**What to produce**
Every record below is to be retyped exactly, with the pictures left out.

**Provided data**

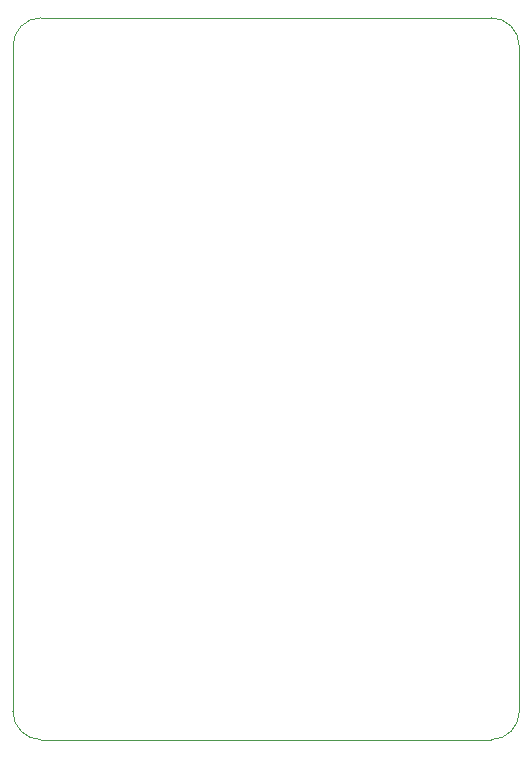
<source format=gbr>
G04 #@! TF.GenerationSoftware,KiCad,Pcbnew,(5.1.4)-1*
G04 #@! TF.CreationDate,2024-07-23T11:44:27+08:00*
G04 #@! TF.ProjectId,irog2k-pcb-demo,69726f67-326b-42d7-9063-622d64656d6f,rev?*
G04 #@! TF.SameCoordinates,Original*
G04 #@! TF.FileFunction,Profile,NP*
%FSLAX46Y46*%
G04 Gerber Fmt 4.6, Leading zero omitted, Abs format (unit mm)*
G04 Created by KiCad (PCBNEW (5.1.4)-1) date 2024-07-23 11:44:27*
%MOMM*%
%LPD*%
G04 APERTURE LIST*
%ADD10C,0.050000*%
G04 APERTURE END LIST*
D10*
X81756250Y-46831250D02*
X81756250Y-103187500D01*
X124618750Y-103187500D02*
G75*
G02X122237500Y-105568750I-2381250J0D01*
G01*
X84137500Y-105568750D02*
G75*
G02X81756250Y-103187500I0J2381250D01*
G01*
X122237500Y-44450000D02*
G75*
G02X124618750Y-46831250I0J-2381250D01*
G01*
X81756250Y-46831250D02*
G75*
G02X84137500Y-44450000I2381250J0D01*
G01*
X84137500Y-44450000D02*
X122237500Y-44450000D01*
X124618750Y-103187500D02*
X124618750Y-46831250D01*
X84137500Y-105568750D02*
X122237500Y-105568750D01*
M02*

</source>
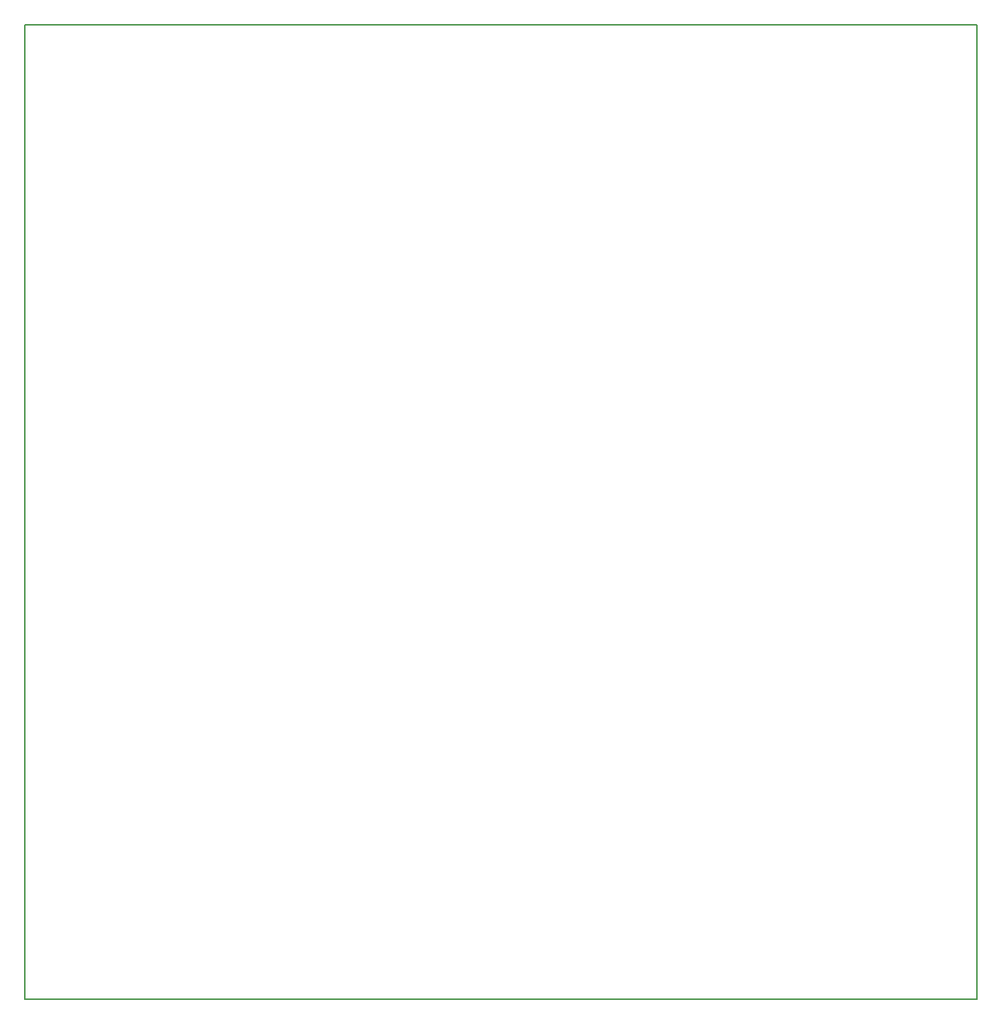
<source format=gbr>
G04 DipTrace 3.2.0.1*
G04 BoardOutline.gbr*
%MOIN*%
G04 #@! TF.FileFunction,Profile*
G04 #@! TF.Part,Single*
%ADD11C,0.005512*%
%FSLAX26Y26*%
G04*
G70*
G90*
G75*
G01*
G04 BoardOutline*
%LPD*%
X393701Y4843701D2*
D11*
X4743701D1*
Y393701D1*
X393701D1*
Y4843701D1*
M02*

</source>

**Solution for this exercise**
<source format=gbr>
G04 #@! TF.GenerationSoftware,KiCad,Pcbnew,(5.1.4)-1*
G04 #@! TF.CreationDate,2024-07-23T11:44:27+08:00*
G04 #@! TF.ProjectId,irog2k-pcb-demo,69726f67-326b-42d7-9063-622d64656d6f,rev?*
G04 #@! TF.SameCoordinates,Original*
G04 #@! TF.FileFunction,Profile,NP*
%FSLAX46Y46*%
G04 Gerber Fmt 4.6, Leading zero omitted, Abs format (unit mm)*
G04 Created by KiCad (PCBNEW (5.1.4)-1) date 2024-07-23 11:44:27*
%MOMM*%
%LPD*%
G04 APERTURE LIST*
%ADD10C,0.050000*%
G04 APERTURE END LIST*
D10*
X81756250Y-46831250D02*
X81756250Y-103187500D01*
X124618750Y-103187500D02*
G75*
G02X122237500Y-105568750I-2381250J0D01*
G01*
X84137500Y-105568750D02*
G75*
G02X81756250Y-103187500I0J2381250D01*
G01*
X122237500Y-44450000D02*
G75*
G02X124618750Y-46831250I0J-2381250D01*
G01*
X81756250Y-46831250D02*
G75*
G02X84137500Y-44450000I2381250J0D01*
G01*
X84137500Y-44450000D02*
X122237500Y-44450000D01*
X124618750Y-103187500D02*
X124618750Y-46831250D01*
X84137500Y-105568750D02*
X122237500Y-105568750D01*
M02*

</source>
<source format=gbr>
G04 DipTrace 3.2.0.1*
G04 BoardOutline.gbr*
%MOIN*%
G04 #@! TF.FileFunction,Profile*
G04 #@! TF.Part,Single*
%ADD11C,0.005512*%
%FSLAX26Y26*%
G04*
G70*
G90*
G75*
G01*
G04 BoardOutline*
%LPD*%
X393701Y4843701D2*
D11*
X4743701D1*
Y393701D1*
X393701D1*
Y4843701D1*
M02*

</source>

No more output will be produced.